Barring the taxpayers channeling Elizabeth Warren and embracing carpet bombing the countryside with tax increases, the odds of that happening are nil.
All is not lost, however, if Cantu wants to become the patron saint of law-abiding motorists as well as the guardian angel of pedestrians.
Cantu in 13 short months has proven he is a rarity among elected officials. He has the moxie to not just sometimes state the obvious when others are dancing around issues, but Cantu will also advance unpopular ideas that are really the equivalent of taking distasteful medicine that in many cases is the only way to cure a problem or provide what people either claim they need or want.
In this case Manteca needs to seriously explore contracting with a firm to install red light cameras at the city’s most notorious intersections.
It is exactly what the Ripon City Council is doing. They have come to the conclusion they could hire an entire platoon of more police officers and barely make a dent in the wanton behavior of motorists that believe their time is more valuable than others and that someone else being maimed or killed as collateral damage in their haste to shave a few seconds here and there is simply the price others have to pay.
Ripon is enjoying people that reside in the Modesto area and work in Tracy distribution centers using backroads to cross the San Joaquin River via Airport Way and then drive through Ripon to reach Highway 99 to avoid the 120 Bypass snafu making their community of 17,000 seem as if it is as bad as the streets of Manteca between 3 and 6 p.m. on weekdays.
How bad is it? Ripon police during 16 days of targeted enforcement on week days between 4 and 6 p.m. made 84 traffic stops at the signalized Jack Tone Road and Main Street intersection. Forty-one motorists got off with warnings. There were 43 citations including 30 for red-light violations.

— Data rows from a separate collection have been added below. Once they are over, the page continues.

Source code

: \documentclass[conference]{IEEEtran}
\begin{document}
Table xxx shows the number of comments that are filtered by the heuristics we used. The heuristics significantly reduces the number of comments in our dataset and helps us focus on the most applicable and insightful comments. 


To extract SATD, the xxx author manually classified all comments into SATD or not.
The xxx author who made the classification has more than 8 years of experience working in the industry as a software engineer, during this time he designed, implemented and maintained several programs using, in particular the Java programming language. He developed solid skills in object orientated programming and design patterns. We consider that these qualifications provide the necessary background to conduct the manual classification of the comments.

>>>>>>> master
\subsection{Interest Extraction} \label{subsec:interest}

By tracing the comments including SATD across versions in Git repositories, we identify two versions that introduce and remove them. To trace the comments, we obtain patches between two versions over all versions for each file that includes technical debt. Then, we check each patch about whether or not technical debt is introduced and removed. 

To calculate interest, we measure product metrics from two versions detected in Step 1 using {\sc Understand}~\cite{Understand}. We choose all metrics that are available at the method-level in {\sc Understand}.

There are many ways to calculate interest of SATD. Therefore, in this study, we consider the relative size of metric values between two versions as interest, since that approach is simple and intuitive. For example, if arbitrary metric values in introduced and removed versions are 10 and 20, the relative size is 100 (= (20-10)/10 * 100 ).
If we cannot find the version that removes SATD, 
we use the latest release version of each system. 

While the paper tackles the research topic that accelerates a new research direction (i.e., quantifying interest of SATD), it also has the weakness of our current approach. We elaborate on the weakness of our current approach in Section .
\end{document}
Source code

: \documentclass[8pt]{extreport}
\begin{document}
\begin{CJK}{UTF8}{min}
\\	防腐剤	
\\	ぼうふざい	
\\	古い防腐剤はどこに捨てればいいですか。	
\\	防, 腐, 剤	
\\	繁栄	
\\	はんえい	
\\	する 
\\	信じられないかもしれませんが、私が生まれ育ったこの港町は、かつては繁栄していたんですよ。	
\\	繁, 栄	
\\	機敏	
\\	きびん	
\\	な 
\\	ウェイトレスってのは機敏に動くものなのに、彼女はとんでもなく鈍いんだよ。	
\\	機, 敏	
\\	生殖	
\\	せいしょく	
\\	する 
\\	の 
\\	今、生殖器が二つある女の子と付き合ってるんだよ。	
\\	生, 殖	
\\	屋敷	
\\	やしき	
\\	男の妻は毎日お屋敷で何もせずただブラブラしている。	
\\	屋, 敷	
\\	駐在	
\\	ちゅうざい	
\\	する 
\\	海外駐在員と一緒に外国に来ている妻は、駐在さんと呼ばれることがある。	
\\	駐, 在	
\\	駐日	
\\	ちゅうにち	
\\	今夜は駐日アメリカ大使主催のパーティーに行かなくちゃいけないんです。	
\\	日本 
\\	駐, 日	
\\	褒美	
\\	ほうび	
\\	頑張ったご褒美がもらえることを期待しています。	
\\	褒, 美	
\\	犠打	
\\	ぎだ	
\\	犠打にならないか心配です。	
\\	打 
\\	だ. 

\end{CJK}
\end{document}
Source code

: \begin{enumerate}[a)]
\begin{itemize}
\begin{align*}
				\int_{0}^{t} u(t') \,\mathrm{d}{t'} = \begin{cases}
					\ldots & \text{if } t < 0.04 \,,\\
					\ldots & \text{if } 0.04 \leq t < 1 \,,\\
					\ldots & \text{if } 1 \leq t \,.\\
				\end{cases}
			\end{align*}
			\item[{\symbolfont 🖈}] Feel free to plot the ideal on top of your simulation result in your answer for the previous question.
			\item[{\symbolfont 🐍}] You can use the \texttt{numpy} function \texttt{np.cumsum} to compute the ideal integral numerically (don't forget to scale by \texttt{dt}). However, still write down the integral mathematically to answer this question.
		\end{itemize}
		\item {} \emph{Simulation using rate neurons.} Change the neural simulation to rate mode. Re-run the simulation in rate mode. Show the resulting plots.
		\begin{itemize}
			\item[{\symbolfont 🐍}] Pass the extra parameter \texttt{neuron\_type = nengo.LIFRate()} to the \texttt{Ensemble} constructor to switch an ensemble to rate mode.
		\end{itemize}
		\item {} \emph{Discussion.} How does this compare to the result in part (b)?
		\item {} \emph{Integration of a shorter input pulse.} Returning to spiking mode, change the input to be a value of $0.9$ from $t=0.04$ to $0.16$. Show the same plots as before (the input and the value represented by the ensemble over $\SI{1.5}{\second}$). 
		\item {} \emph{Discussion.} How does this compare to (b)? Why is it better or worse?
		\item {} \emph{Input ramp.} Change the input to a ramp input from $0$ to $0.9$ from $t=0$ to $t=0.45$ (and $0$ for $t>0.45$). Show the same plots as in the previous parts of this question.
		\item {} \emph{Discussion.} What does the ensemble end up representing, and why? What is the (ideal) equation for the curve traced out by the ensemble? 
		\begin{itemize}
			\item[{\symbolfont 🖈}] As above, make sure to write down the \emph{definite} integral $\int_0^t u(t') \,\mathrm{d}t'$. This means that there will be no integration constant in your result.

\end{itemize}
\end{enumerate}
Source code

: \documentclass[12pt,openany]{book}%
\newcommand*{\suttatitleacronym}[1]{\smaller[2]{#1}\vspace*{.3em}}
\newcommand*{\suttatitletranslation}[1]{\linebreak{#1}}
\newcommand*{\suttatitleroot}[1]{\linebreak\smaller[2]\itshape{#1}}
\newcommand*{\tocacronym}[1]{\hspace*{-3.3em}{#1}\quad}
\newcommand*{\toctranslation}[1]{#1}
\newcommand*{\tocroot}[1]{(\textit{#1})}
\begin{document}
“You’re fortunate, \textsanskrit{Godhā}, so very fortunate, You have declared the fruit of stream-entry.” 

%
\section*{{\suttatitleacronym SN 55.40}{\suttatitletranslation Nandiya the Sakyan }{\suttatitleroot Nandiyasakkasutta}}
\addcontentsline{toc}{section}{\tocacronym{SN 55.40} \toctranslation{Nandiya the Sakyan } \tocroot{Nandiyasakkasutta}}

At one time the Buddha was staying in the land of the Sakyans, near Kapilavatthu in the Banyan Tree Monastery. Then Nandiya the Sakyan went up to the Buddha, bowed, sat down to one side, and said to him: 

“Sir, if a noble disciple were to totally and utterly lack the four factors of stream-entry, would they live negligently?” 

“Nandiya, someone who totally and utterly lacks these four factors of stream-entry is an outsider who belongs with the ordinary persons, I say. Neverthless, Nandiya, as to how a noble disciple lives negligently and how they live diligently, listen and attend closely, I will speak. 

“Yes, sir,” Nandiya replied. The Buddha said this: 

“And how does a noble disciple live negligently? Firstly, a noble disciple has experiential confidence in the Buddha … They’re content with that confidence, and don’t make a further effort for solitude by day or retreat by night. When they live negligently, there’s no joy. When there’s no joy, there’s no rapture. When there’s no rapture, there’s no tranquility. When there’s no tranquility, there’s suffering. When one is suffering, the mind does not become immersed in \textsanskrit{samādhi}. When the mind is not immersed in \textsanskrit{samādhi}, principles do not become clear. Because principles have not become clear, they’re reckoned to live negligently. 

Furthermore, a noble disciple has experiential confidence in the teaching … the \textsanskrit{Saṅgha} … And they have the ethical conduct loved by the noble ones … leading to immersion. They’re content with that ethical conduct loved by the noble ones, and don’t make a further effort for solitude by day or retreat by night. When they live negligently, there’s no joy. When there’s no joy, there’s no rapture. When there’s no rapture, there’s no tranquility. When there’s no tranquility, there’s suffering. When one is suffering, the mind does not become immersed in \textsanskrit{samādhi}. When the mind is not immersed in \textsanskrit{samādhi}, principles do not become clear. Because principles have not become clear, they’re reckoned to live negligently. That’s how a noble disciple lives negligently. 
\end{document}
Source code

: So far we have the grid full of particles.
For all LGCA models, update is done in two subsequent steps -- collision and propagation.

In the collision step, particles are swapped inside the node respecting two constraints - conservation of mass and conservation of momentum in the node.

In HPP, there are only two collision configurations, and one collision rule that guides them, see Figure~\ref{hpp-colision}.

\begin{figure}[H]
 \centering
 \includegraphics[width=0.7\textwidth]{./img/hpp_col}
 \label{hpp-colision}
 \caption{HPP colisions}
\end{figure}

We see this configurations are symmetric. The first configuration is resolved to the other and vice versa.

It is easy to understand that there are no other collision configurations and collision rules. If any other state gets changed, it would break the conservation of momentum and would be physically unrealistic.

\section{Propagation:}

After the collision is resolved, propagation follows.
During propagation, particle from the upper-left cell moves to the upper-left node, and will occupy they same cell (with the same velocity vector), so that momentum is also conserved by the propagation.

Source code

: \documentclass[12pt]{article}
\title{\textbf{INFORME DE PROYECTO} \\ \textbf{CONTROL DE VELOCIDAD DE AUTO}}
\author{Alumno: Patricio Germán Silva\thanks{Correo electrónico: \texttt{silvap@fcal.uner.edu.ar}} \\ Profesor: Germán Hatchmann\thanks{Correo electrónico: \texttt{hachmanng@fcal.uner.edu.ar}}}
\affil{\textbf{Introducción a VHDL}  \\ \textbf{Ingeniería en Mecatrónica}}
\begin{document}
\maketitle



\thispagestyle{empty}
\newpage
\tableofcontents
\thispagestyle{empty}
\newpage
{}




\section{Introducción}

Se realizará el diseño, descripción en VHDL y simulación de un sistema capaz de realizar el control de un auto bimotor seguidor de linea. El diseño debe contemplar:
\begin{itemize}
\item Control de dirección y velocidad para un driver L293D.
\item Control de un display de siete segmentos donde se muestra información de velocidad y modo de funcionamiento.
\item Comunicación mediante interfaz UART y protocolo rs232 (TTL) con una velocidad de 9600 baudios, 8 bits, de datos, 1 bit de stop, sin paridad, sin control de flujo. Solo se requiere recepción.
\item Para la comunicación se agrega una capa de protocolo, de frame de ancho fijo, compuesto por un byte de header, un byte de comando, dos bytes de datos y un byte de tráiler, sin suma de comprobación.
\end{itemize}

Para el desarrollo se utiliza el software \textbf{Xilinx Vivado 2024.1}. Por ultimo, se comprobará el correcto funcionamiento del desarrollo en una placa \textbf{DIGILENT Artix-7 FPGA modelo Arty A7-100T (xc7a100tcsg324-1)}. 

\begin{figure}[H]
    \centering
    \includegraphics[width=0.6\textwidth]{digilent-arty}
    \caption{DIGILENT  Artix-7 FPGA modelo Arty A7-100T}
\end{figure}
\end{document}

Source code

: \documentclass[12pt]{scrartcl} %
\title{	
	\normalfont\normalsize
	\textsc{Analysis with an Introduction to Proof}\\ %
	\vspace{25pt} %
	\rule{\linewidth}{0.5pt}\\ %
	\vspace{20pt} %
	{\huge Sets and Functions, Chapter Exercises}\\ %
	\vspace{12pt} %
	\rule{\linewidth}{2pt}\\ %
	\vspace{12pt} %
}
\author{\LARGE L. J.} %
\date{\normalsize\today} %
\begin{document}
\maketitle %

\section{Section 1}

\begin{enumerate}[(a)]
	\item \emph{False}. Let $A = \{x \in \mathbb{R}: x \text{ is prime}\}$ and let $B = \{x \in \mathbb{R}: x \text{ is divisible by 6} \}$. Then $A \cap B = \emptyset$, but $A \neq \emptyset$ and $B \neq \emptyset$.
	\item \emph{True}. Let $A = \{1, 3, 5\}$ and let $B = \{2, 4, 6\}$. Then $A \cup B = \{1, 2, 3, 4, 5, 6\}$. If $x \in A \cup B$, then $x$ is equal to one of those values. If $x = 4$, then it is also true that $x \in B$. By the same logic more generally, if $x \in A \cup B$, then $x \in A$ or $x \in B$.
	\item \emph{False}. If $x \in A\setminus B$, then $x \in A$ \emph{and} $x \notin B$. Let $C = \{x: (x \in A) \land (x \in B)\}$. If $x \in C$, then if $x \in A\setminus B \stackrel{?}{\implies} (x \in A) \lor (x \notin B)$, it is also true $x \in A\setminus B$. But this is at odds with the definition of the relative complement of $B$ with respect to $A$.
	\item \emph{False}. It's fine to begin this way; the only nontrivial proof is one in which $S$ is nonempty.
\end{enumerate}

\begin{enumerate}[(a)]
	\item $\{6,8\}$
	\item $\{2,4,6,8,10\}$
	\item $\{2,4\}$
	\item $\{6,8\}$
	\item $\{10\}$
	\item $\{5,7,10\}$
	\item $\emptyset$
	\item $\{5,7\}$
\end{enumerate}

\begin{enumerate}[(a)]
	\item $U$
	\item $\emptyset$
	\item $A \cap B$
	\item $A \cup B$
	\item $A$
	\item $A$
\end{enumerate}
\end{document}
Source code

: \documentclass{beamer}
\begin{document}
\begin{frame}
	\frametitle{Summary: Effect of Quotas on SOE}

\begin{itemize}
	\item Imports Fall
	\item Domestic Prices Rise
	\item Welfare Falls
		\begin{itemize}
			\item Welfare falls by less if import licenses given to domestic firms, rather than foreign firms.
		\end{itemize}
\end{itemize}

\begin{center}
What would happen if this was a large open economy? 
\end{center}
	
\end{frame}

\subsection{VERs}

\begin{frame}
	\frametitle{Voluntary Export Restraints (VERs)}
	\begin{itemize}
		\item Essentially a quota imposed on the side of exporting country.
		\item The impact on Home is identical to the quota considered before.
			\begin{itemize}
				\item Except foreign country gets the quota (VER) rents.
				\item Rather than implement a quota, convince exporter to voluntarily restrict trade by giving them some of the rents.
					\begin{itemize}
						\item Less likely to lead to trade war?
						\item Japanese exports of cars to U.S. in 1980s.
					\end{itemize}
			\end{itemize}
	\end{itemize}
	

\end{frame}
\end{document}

At other times simply observing officers witnessed upwards of 20 red light runners per hour. Rest assured if a plainclothes officer stood near an intersection in Manteca for an hour during peak driving times he could tally numbers that makes the Ripon count bush league in comparison.
The solution of a red light camera system runs between $4,000 and $4,500 apiece. If Manteca made a one-time investment of $150,000 citywide — the equivalent of salary, benefits, and related costs for hiring a police officer that then becomes a reoccurring cost — the odds are red light running would be reduced drastically.
Manteca pondered red-light cameras on Main Street some 17 years ago but the council backed down because of people angry they would be unfairly picked out. Technology has changed significantly since then as has the rules governing tickets generated by such systems.
The only ones who should truly fear them are the 5 to 10 percent of the motoring public that willfully ignore amber and red lights even though there is a good three to five second pause between the time a light turns red for one direction of travel and lights turning green for cross traffic.
If the rest of us that don’t make red light running a part of our daily routine occasionally get caught up because we weren’t paying attention, it certainly will help us not backslide if we are slapped with a fine we deserve. Going forward it would cause us to be more alert after taking a hit in the pokcetbook.
Red-light systems are effective because they put a check on the vast majority of drivers that aren’t overdosing on self-absorption and anti-social attitudes that are necessary to wholesale ignore traffic laws but are caught up in the Wild West mentality that is becoming more and more prevalent on Manteca streets.